### Page
⁂

En complément, le projet « snowcover.ch », mené dans le cadre du partenariat stratégique signé entre l’UNIGE et l’Université de Zurich en 2017, apportera le moyen de distinguer différentes qualités de neige (poudreuse, en cours de fonte, glacée).

L’imagination au pouvoir

« L’objectif de « snowcover.ch » est d’utiliser les compétences de nos collègues alémaniques en matière d’imagerie radar pour nous concentrer sur la fraction de neige en cours de fonte, précise Grégory Giuliani. Cette information est très utile pour estimer la quantité d’eau disponible à tel ou tel moment de l’année, voire pour anticiper des coulées de boue ou autres catastrophes naturelles. Mais ce n’est qu’un exemple parmi d’autres de ce qui est possible. Maintenant que nous avons démontré que la technologie du « Data Cube » fonctionne, la seule limite réside dans notre imagination d’analystes, sachant qu’un tel outil offre la possibilité d’étudier de nombreuses autres ­thématiques comme l’évolution de la végétation, la rotation des surfaces agricoles, l’urbanisation ou encore la qualité de l’eau. »
Développé en Australie, la Suisse étant le deuxième pays à l’adopter, le Data Cube est un pur produit de l’ère « open access ». Le code lui permettant de fonctionner est en effet public, tandis que les images qui l’alimentent sont libres d’accès depuis 2008. « Jusque-là, complète Grégory Giuliani, il fallait débourser entre 500 et 1000 francs par cliché. Comme il faut huit images pour couvrir la totalité du territoire suisse, une étude telle que la nôtre aurait coûté plusieurs millions. »

Précision inédite

Le premier résultat du « Swiss Data Cube » a demandé la collecte de 6500 images sur une période de vingt-deux ans. La signature spectrale des 450 millions de pixels que contient chacune d’entre elles a ensuite été analysée grâce à des algorithmes conçus spécialement afin d’identifier la présence ou l’absence de neige.

⁂

### Consignes
• A. Dans le texte sur le Swiss Data Cube, combien d'images a-t-il fallu collecter pour obtenir le premier résultat ?
• B. Recopiez tel quel un passage du texte sur le Swiss Data Cube, en commençant aux mots « Développé en Australie, la » et en vous arrêtant après « l’absence de neige. ».
• C. Rédigez la suite du texte sur le Swiss Data Cube et l'observation de la neige, à partir de sa dernière phrase.
Vous n'aurez pas besoin des entrées.

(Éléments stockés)

⁂

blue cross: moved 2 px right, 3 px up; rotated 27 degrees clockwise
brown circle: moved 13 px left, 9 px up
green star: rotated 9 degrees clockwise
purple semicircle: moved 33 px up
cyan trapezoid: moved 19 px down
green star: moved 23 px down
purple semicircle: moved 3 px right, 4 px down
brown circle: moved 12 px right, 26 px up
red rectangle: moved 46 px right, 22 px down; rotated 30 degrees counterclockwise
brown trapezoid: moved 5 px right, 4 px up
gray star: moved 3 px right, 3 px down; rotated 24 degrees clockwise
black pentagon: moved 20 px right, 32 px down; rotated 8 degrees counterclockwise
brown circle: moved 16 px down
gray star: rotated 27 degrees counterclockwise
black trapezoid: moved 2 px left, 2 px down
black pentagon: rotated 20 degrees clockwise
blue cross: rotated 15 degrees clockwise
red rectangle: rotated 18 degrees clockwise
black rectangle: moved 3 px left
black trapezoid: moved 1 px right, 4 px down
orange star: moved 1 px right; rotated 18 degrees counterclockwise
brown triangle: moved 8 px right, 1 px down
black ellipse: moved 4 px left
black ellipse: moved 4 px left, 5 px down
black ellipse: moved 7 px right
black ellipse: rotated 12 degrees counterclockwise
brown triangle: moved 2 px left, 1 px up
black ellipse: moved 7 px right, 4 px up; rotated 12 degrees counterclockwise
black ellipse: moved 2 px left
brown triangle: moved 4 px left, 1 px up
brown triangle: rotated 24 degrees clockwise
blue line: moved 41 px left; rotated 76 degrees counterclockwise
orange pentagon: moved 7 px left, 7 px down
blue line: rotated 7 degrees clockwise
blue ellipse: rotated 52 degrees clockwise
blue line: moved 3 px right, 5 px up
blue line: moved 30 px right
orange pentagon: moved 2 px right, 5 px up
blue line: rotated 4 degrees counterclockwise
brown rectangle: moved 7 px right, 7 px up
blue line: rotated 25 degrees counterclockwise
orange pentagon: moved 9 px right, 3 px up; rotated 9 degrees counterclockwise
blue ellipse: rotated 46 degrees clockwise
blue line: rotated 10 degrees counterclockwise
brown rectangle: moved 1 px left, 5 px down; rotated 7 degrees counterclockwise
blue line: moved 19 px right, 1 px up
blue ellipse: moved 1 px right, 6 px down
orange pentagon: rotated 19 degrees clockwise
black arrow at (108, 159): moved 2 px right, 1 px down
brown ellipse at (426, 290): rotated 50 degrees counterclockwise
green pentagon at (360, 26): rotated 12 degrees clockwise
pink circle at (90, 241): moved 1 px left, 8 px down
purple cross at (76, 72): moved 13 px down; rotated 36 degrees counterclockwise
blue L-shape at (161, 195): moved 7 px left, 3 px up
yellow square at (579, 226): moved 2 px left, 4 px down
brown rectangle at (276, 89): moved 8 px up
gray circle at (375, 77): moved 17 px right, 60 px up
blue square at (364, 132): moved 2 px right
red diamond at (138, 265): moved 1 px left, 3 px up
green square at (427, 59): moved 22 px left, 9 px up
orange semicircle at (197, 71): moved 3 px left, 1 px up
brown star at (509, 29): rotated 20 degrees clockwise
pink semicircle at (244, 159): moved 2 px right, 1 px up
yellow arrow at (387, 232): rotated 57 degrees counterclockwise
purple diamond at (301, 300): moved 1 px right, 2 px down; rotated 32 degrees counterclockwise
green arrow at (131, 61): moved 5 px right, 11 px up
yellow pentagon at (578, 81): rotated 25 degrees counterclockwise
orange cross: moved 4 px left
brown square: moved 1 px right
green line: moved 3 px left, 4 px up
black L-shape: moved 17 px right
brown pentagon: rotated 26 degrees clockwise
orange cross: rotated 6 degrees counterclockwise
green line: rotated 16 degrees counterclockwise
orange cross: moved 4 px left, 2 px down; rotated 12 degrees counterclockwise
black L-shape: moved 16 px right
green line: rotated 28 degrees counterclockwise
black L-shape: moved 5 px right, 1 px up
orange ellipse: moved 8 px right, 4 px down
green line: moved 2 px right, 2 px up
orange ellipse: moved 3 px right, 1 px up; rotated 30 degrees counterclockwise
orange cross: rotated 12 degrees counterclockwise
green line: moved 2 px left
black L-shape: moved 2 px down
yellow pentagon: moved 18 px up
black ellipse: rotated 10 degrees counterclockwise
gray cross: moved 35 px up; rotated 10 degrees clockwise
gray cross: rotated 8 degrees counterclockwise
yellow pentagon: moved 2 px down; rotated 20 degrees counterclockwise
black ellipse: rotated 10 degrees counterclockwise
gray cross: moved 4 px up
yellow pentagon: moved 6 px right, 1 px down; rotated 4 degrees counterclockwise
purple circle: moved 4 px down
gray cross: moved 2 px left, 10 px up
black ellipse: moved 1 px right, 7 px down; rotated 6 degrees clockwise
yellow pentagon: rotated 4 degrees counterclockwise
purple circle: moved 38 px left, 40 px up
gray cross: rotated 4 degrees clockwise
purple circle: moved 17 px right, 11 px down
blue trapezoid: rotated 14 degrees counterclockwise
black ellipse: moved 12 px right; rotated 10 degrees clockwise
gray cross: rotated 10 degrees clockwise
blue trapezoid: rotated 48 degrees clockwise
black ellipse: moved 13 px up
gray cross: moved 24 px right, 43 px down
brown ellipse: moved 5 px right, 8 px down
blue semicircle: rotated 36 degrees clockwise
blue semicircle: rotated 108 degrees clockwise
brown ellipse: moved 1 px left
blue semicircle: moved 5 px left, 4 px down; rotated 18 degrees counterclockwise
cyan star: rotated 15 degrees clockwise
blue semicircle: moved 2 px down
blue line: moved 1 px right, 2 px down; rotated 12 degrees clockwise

⁂

### Réponses par tâche
• A. 6500 images.

• B.
Développé en Australie, la Suisse étant le deuxième pays à l’adopter, le Data Cube est un pur produit de l’ère « open access ». Le code lui permettant de fonctionner est en effet public, tandis que les images qui l’alimentent sont libres d’accès depuis 2008. « Jusque-là, complète Grégory Giuliani, il fallait débourser entre 500 et 1000 francs par cliché. Comme il faut huit images pour couvrir la totalité du territoire suisse, une étude telle que la nôtre aurait coûté plusieurs millions. »

Précision inédite

Le premier résultat du « Swiss Data Cube » a demandé la collecte de 6500 images sur une période de vingt-deux ans. La signature spectrale des 450 millions de pixels que contient chacune d’entre elles a ensuite été analysée grâce à des algorithmes conçus spécialement afin d’identifier la présence ou l’absence de neige.

• C.
Sur cette base, les chercheurs ont alors construit deux cartes – une pour la décennie 1995-2005, l’autre pour les années 2005-2017 – avant d’en produire une troisième (voir ci-dessus) illustrant les zones où la situation a évolué durant toute la période considérée.
Supposant d’importantes capacités de calcul, la méthode a l’énorme avantage de fournir une vue très détaillée de la situation, contrairement aux données de MétéoSuisse qui sont issues d’extrapolations basées sur une quarantaine de points d’observation.
Comme souvent avec les phénomènes climatiques, la situation est loin d’être homogène sur l’ensemble du territoire national. Le recul de la neige est ainsi plus marqué à la frontière orientale du canton de Saint-Gall, dans le Jura vaudois, les Préalpes fribourgeoises et la vallée du Rhône, avec une baisse de près de 25% par endroits. À l’inverse, une partie de la Suisse centrale, les cantons du Tessin, du Jura, de Bâle et d’Argovie ont bénéficié de davantage de flocons durant la période considérée (environ 10% d’augmentation).
« Pour l’instant, nous n’avons pas les moyens de comprendre ce qui se passe exactement, ni de savoir si ce phénomène est durable ou général, conclut Grégory Giuliani. Il faut donc rester prudent dans nos interprétations, car ces changements peuvent avoir de multiples causes potentielles même si celle du réchauffement climatique semble la plus vraisemblable. »
Il est donc peut-être un peu tôt pour mettre lattes et anorak au rebut, d’autant que l’an dernier a été marqué par des précipitations exceptionnelles (130 à 175% au-dessus de la moyenne 1981-2010 pour l’ensemble du pays, 200% pour le Valais) qui se sont traduites par un enneigement record entre le mois de décembre 2017 et celui d’avril 2018. De quoi redonner un peu d’air à un secteur, le tourisme, qui génère plus de 45 milliards de francs de recettes par année à l’échelle nationale. Mais jusqu’à quand ?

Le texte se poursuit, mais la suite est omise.